Im Omnibus pfiff Smith leise vor sich hin und drehte die weiße Karte in seiner Hand:
Unsere Klienten sind zur Geheimhaltung verpflichtet, denn solange das Gesetz zur Legalisierung von Marionetten, e. V. vom Kongreß noch nicht verabschiedet ist, gilt es als Staatsverbrechen, eine unserer Marionetten zu benutzen.
»Sei's drum«, sagte Smith.
Klienten müssen einen Abguß ihres Körpers machen lassen sowie einen Farbindex-Test ihrer Augen, Lippen, Haare, Haut etc. Sie müssen mit einer zweimonatigen Wartezeit rechnen, bis ihr Modell fertiggestellt ist.
Nicht so lange, dachte Smith. In zwei Monaten werden meine gequetschten Rippen Gelegenheit bekommen, sich wieder zurechtzuwachsen. In zwei Monaten von heute an wird meine Hand vom dauernden Gehaltenwerden heilen können. In zwei Monaten von heute an wird meine geschwollene Unterlippe wieder ihre normale Form anzunehmen beginnen. Ich möchte bestimmt nicht undankbar scheinen... Er wendete die Karte:
Marionetten, e. V. ist zwei Jahre alt und hat einen Stamm renommierter, zufriedener Kunden hinter sich. Unser Motto lautet: keinerlei Bindungen mehr. Adresse: 43, South Wesley Drive.
Der Bus bremste; er kletterte hinaus, und während er summend die Treppen hinaufstieg, dachte er, Nettie und ich haben fünf zehntausend auf unserem gemeinsamen Bankkonto. [272]
Ich werde einfach achttausend abheben, für ein Spekulationsgeschäft, könnte man sagen. Die Marionette wird mir mein Geld wieder einbringen, mit Zinsen, auf manche Weise. Nettie braucht es nicht zu wissen. Er schloß die Tür auf und stand einen Augenblick später im Schlafzimmer. Da lag Nettie – blaß, mächtig und in friedlichem Schlummer.
Gute Nettie. Reue überwältigte ihn fast, als er ihr unschuldiges Gesicht im Halbdunkel sah. Wärest du wach, du würdest mich mit Küssen erdrücken und Liebesschwüre in mein Ohr flüstern. Wirklich, vor dir komme ich mir wie ein Verbrecher vor. Du bist mir so eine gute, liebevolle Frau gewesen. Manchmal kann ich es immer noch nicht glauben, daß du mich geheiratet hast anstelle von diesem Bud Chapman, den du einmal so gern hattest. Ich meine fast, daß du mich im letzten Monat noch ungestümer geliebt hast als je zuvor.

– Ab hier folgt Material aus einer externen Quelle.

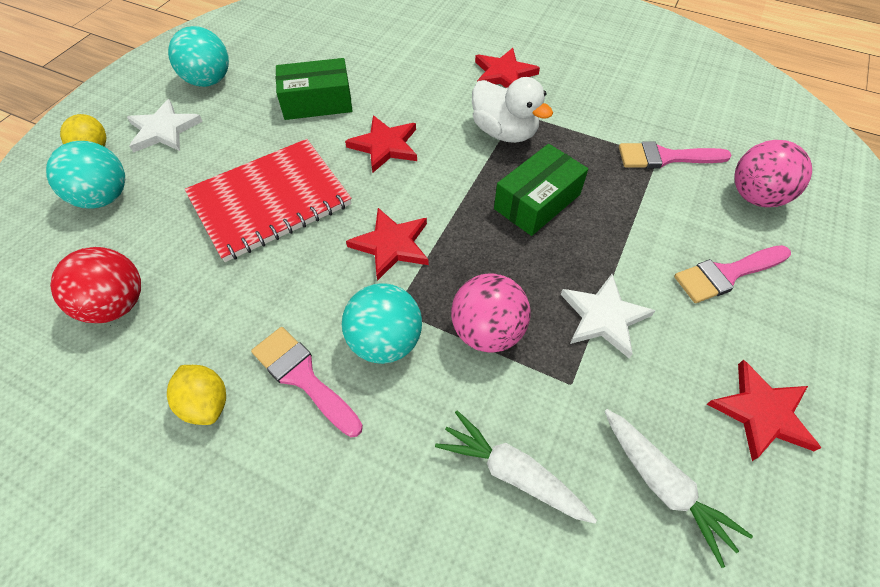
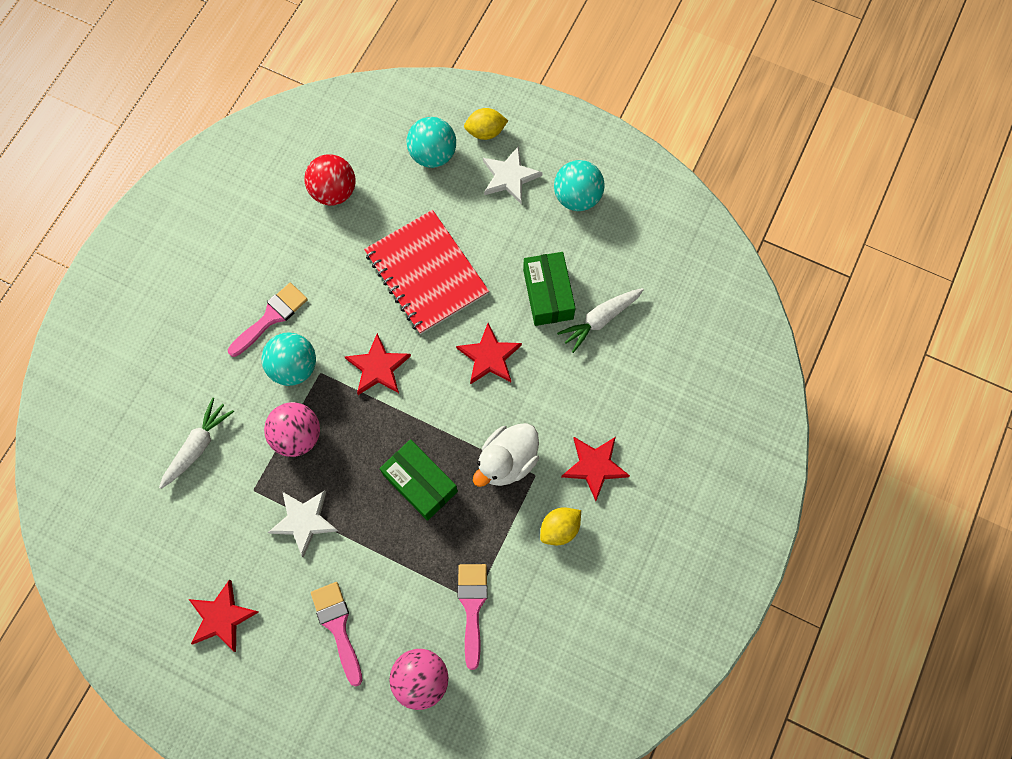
camera: 90 degrees right, 15 degrees up
yellow lemon [167,365,226,425] -> yellow lemon moved to [540,507,581,545]
white carrot [605,409,753,568] -> white carrot moved to [557,288,644,353]

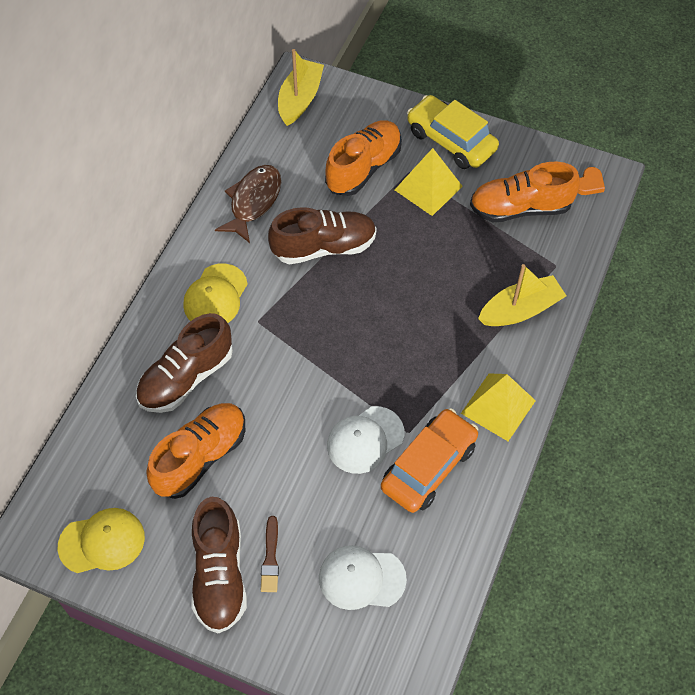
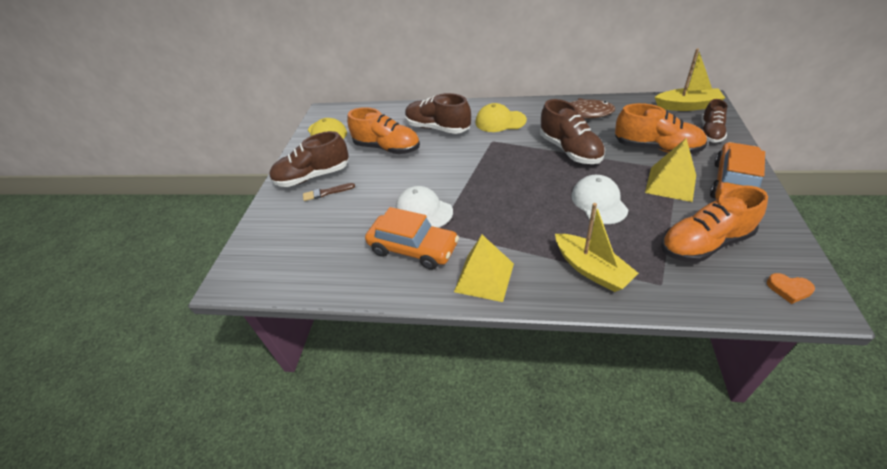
camera: 80 degrees right, 15 degrees down
white cap [319,545,407,610] -> white cap moved to [571,175,629,224]
yellow car [407,95,499,169] -> orange car [710,142,765,199]
orange shoe [470,162,580,222] -> orange shoe turned 90 degrees counterclockwise [661,185,768,263]
none -> brown shoe [702,99,727,143]

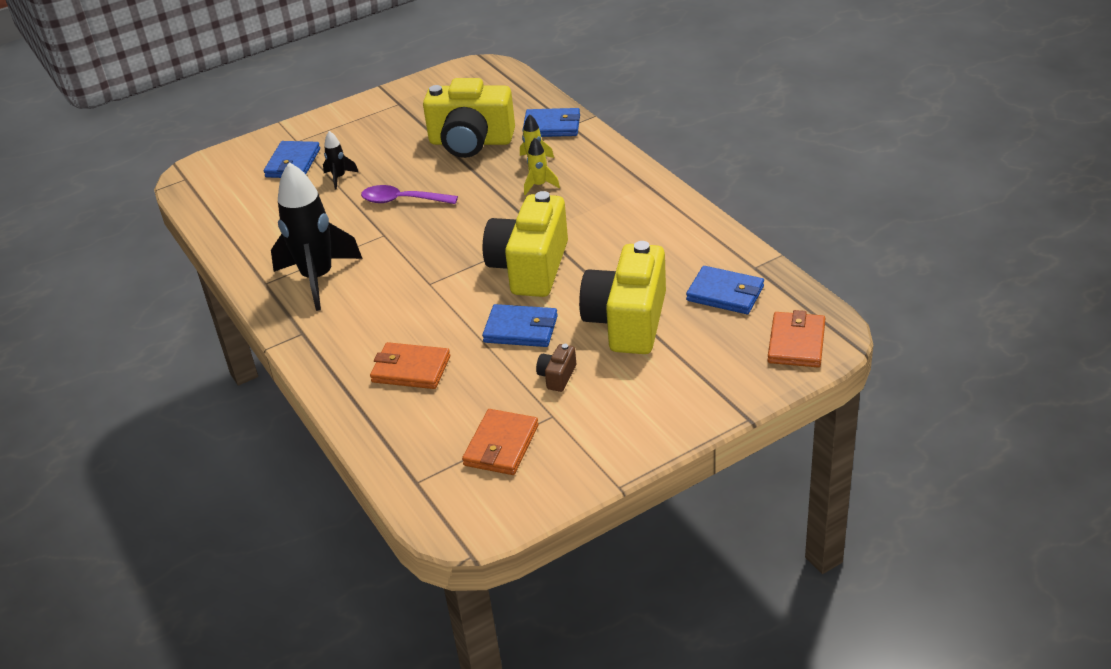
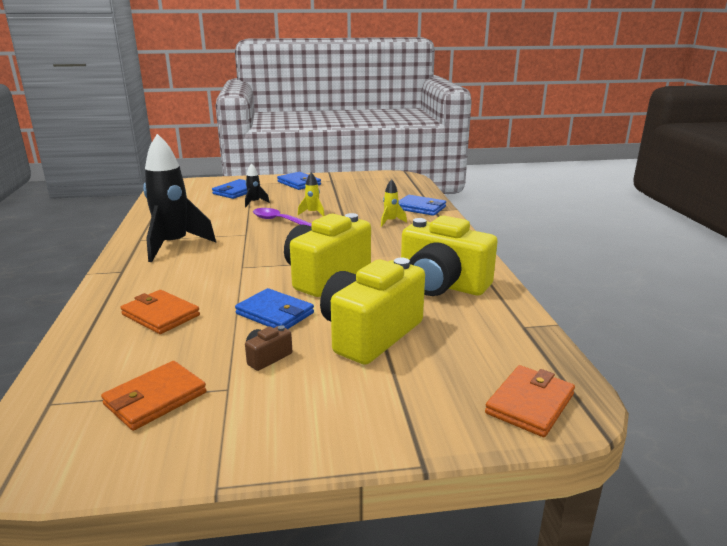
camera: 20 degrees right, 15 degrees down
yellow camera [423,78,515,158] -> yellow camera moved to [401,216,497,296]
yellow rocket [524,138,560,195] -> yellow rocket moved to [298,172,325,216]
blue wallet [686,266,764,314] -> blue wallet moved to [277,172,321,190]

Tränen traten in seine Augen. Plötzlich wünschte er sie zu küssen, ihr seine Liebe einzugestehen, die Karte zu zerreißen, die ganze Sache zu vergessen. Aber als er sich über sie beugen wollte, knackten seine Rippen, und seine Hand schmerzte. Mit einem wehen Ausdruck in seinen Augen hielt er inne und drehte sich um. Er ging in die Diele hinaus und durch die dunklen Zimmer. Vor sich hin summend, öffnete er den nierenförmigen Schreibtisch im Bibliothekszimmer und entnahm ihm das Sparbuch. »Ich nehme mir einfach achttausend Dollar, und damit hat sich's«, sagte er. »Nicht mehr.« Er stutzte. »Was ist denn das?«
Fieberhaft blätterte er das ganze Sparbuch durch. »Na warte!« schrie er. »Zehntausend Dollar fehlen!« Er sprang auf. »Nur fünftausend sind noch übrig! Was hat sie getan? Was hat Nettie bloß damit gemacht? Noch mehr Hüte, noch mehr Kleider, noch mehr Parfüm! Oder – halt – ich weiß es! Sie hat das kleine Haus am Hudson gekauft, von dem sie schon seit Monaten redet – und das, ohne wenigstens der Form halber mit deiner Erlaubnis zu sagen!« [273]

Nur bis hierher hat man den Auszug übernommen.